Data entries:
◆ ◆ ◆ ◆ ◆ ◆ ◆

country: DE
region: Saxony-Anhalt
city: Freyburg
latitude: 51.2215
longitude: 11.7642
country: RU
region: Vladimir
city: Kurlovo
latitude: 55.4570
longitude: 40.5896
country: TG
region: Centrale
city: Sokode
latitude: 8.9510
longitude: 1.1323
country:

◆ ◆ ◆ ◆ ◆ ◆ ◆

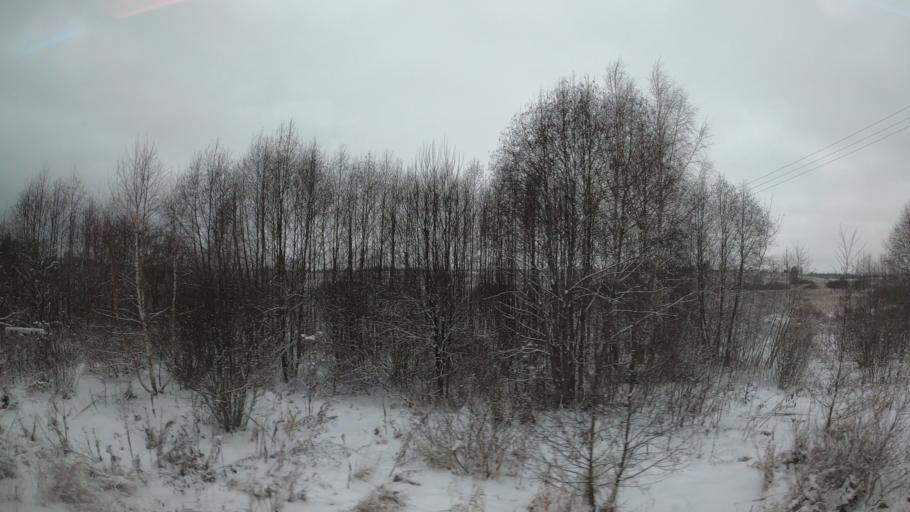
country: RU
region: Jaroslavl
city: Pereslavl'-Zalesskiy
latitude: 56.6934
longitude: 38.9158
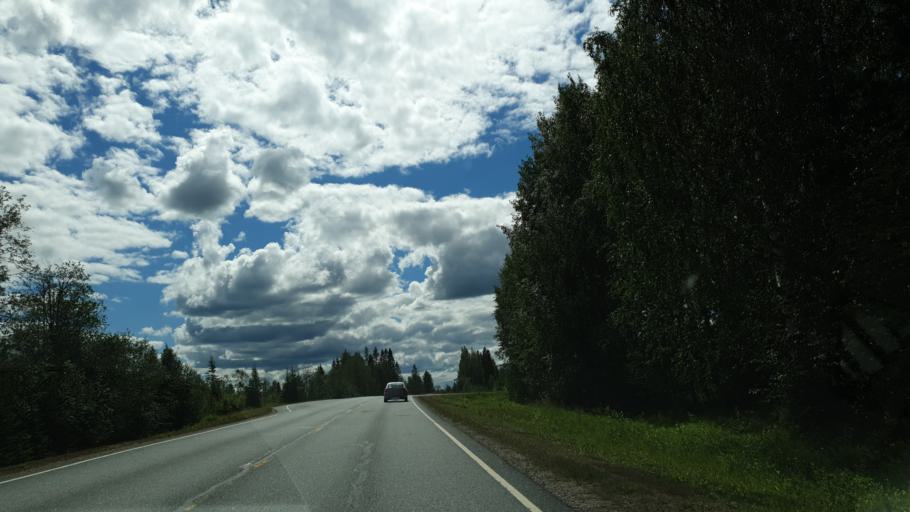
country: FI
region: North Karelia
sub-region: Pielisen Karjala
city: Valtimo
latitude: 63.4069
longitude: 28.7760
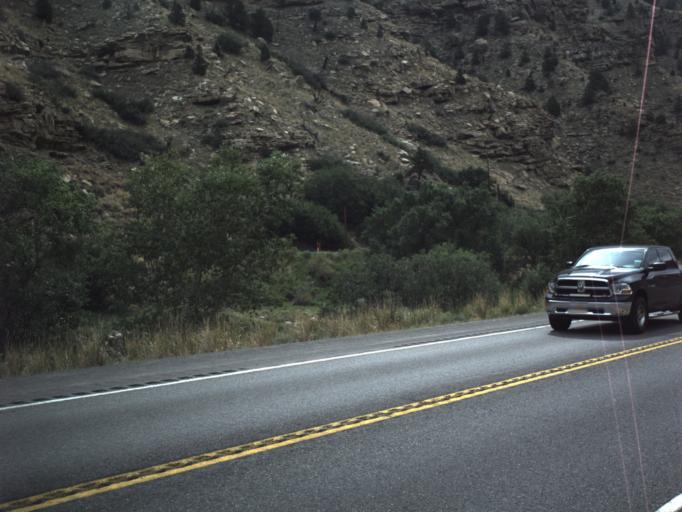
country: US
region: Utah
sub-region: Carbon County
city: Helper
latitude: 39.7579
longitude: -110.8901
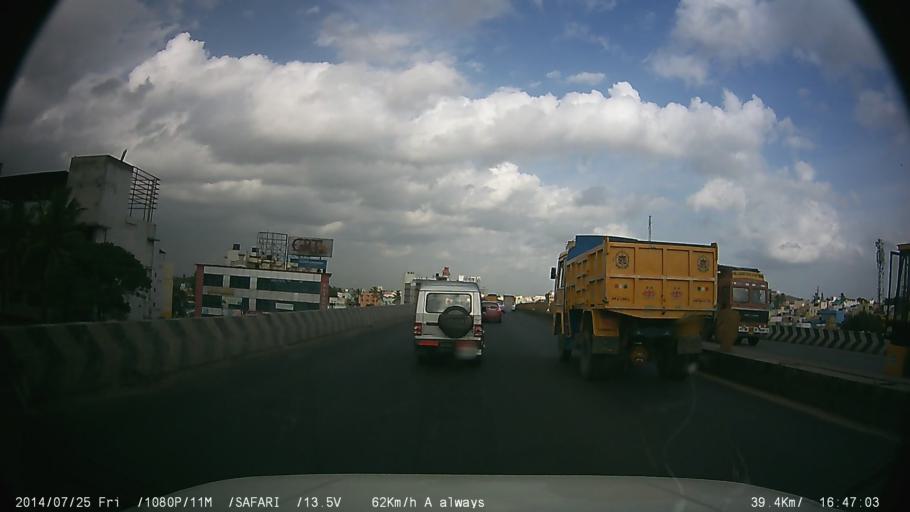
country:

◆ ◆ ◆ ◆ ◆ ◆ ◆

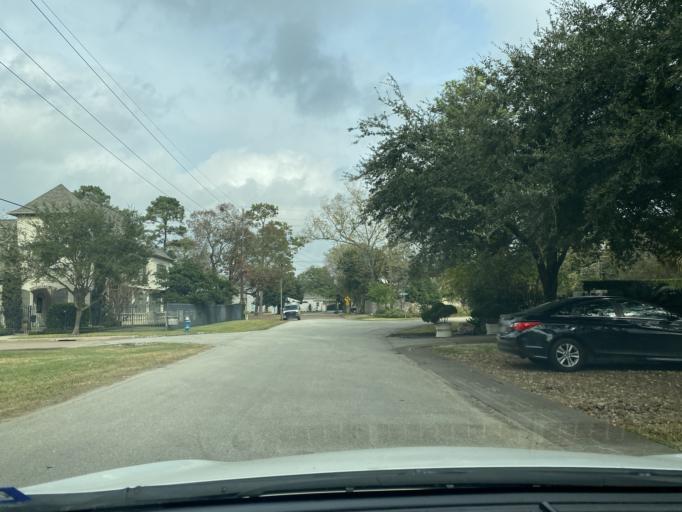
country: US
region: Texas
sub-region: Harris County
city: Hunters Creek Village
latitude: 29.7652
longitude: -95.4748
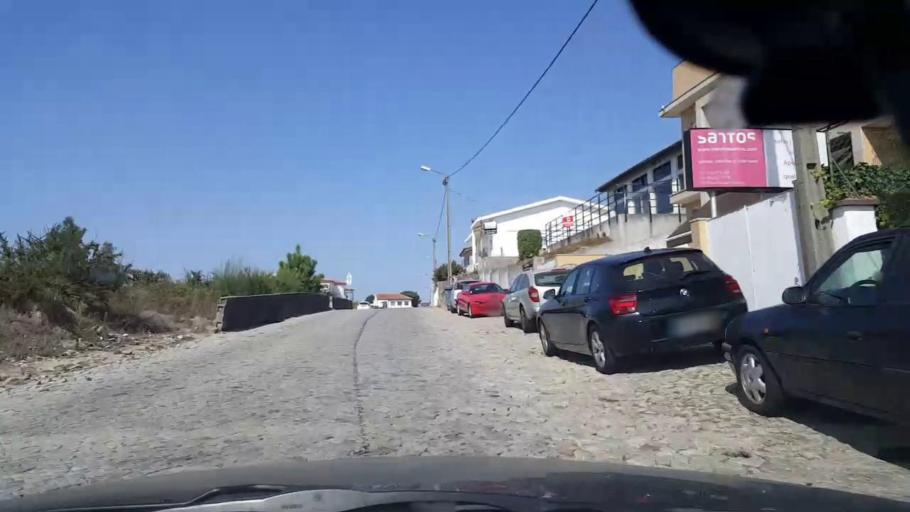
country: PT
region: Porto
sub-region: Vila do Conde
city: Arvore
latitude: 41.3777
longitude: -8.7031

◆ ◆ ◆ ◆ ◆ ◆ ◆

→ **EXERCISE REQUIREMENTS**
Reproduce, unchanged, every line of the items from the one containing "latitude: 55.4570" down to the one containing "longitude: 1.1323", both of those lines included.

→ **RESULT OF THE EXERCISE**
latitude: 55.4570
longitude: 40.5896
country: TG
region: Centrale
city: Sokode
latitude: 8.9510
longitude: 1.1323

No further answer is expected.